### EXTRAIT
Dimensionner une installation de chauffage : principes généraux


Dimensionnement de la production de chaleur

Le principe du dimensionnement

Durant la saison de chauffe, deux besoins de chauffe apparaissent :

  • Un transfert de chaleur s’effectue de l’ambiance intérieure chaude vers l’extérieur plus froid, au travers des parois.
  • De l’air hygiénique entre dans le bâtiment “neuf et froid”,… et sort “vicié et chaud”.

Ces pertes de chaleur sont appelées les déperditions du bâtiment.

Le but de l’installation de chauffage est de compenser ces déperditions pour maintenir la température intérieure constante. Dimensionner les systèmes de chauffage, c’est calculer la puissance utile nécessaire pour y parvenir lors des conditions extrêmes : lorsque la température extérieure est minimale, qu’il n’y a pas de soleil et que les apports internes sont nuls.

Les déperditions du bâtiment doivent être calculées suivant la norme NBN B 62-003. (nouvelle norme NBN EN 12831 : 2003).

### DONNÉES FOURNIES
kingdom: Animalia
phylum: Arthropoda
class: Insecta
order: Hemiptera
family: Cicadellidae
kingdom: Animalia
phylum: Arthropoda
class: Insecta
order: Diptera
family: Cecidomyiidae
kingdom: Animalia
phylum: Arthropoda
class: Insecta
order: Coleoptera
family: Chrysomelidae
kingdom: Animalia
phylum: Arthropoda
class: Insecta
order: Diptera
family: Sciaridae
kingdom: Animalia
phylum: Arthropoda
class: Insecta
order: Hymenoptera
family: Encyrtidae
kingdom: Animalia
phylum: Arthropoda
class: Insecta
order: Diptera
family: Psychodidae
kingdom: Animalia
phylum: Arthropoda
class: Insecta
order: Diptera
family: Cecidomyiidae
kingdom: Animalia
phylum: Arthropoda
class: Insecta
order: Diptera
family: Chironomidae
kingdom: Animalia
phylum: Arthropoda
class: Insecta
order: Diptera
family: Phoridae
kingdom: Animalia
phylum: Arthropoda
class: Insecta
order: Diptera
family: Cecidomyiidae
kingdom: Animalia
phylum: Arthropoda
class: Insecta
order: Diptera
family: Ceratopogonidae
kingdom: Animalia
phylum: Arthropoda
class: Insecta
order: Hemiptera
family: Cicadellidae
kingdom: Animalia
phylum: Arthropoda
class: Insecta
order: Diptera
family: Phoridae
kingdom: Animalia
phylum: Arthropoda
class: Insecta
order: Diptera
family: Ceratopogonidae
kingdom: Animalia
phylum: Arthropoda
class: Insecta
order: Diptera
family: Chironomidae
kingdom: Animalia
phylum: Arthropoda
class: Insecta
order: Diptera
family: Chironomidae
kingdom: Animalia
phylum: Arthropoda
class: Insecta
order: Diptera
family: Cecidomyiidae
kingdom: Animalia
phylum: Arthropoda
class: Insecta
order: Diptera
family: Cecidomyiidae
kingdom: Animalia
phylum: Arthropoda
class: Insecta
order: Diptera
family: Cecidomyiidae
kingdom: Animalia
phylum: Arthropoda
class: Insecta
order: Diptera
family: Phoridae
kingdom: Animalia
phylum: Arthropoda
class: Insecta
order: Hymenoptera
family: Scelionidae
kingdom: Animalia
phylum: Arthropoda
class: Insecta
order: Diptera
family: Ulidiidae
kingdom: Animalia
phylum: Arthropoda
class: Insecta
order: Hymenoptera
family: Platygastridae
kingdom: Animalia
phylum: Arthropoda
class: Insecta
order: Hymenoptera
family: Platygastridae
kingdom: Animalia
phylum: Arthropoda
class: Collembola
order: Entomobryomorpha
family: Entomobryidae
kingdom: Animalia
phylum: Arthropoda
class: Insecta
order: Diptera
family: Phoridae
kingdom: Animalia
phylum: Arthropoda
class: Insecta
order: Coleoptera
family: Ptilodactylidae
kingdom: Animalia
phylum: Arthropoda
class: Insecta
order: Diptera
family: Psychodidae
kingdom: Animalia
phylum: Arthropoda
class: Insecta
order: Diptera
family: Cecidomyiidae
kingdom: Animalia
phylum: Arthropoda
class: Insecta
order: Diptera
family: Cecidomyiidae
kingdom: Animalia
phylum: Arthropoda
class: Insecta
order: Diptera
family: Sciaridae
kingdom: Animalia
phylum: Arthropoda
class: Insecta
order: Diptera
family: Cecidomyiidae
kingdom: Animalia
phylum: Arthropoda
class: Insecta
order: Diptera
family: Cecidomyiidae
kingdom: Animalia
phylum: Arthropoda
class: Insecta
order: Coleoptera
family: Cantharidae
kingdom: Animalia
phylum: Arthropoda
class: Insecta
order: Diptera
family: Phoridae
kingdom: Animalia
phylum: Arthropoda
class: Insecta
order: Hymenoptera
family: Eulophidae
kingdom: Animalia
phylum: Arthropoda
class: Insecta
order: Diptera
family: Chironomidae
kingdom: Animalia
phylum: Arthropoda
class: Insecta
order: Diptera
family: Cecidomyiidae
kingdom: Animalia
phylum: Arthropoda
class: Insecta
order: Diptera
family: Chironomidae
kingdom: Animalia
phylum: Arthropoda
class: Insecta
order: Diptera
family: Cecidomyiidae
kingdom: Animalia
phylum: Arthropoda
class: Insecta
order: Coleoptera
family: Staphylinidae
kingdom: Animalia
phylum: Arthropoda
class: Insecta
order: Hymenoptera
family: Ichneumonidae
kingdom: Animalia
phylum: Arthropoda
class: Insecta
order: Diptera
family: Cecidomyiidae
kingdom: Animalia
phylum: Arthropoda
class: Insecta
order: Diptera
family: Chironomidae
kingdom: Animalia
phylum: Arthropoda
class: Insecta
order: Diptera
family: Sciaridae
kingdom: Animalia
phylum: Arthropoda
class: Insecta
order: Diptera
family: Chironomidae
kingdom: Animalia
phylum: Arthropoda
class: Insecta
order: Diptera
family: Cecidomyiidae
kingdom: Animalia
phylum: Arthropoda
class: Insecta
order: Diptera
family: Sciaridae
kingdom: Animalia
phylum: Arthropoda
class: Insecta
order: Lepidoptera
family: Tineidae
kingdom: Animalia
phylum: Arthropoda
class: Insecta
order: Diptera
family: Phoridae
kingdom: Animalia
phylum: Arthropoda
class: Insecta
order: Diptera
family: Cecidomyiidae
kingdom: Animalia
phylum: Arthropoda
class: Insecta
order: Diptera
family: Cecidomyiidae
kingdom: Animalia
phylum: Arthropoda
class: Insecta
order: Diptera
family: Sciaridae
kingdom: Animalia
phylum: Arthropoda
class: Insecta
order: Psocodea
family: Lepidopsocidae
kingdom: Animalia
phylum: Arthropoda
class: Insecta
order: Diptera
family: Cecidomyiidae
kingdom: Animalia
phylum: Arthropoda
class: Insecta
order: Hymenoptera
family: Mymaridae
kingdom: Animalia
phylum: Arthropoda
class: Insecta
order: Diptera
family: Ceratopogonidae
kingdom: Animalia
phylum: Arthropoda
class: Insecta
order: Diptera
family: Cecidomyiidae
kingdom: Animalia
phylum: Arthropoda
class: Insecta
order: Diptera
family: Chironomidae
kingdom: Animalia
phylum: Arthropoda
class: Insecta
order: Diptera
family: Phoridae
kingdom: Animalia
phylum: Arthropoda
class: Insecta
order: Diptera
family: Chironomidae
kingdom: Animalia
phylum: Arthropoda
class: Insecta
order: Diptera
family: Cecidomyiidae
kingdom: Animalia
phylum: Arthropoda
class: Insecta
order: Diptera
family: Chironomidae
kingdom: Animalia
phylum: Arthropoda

### CONSIGNES
**A)** Répondez brièvement à ces questions d'après l'extrait sur le chauffage.
(i) Comment appelle-t-on les pertes de chaleur du bâtiment ?
(ii) Quelles sont les trois conditions extrêmes retenues pour dimensionner les systèmes de chauffage ?
(iii) Suivant quelle norme les déperditions du bâtiment doivent-elles être calculées ?
**B)** Citez fidèlement l'extrait sur le chauffage, de « Durant la saison » à « travers des parois. ».
**C)** Rédigez la suite de l'extrait sur le chauffage, en reprenant après sa dernière phrase.
Les entrées proviennent d'une autre source.

### RÉPONSES SUCCESSIVES
**A)**
(i) Les déperditions du bâtiment.
(ii) La température extérieure est minimale, il n'y a pas de soleil et les apports internes sont nuls.
(iii) La norme NBN B 62-003 (nouvelle norme NBN EN 12831 : 2003).

**B)**
Durant la saison de chauffe, deux besoins de chauffe apparaissent :

  • Un transfert de chaleur s’effectue de l’ambiance intérieure chaude vers l’extérieur plus froid, au travers des parois.

**C)**
Toutefois, le Cahier des Charges 105 de la Régie des Bâtiments (1990) ne prend en compte que la moitié des déperditions par infiltration calculées pour chaque local. En effet, celles-ci ne se manifestent jamais simultanément : selon la direction du vent, une façade est en surpression et la façade opposée est en dépression. Conséquence, seule une partie du bâtiment (environ la moitié) voit son air renouvelé par de l’air extérieur, l’autre se voit traversé par cet air déjà préchauffé.

Actuellement, la réglementation impose l’organisation d’une ventilation permanente :

  • S’il s’agit d’une ventilation permanente organisée naturellement, une règle similaire peut être d’application : les débits qui entrent dans les locaux munis d’orifice d’alimentation sont les mêmes que ceux qui sont évacués par les locaux en dépression, après passage dans les couloirs (“le même air est utilisé 2 fois”). Si bien que le taux de renouvellement d’air moyen β peut être pris égal à 0,5.
  • Si l’installation est mécanique, c’est l’entièreté du débit d’air neuf hygiénique qui doit être pris en compte.

Attention à la température extérieure de référence !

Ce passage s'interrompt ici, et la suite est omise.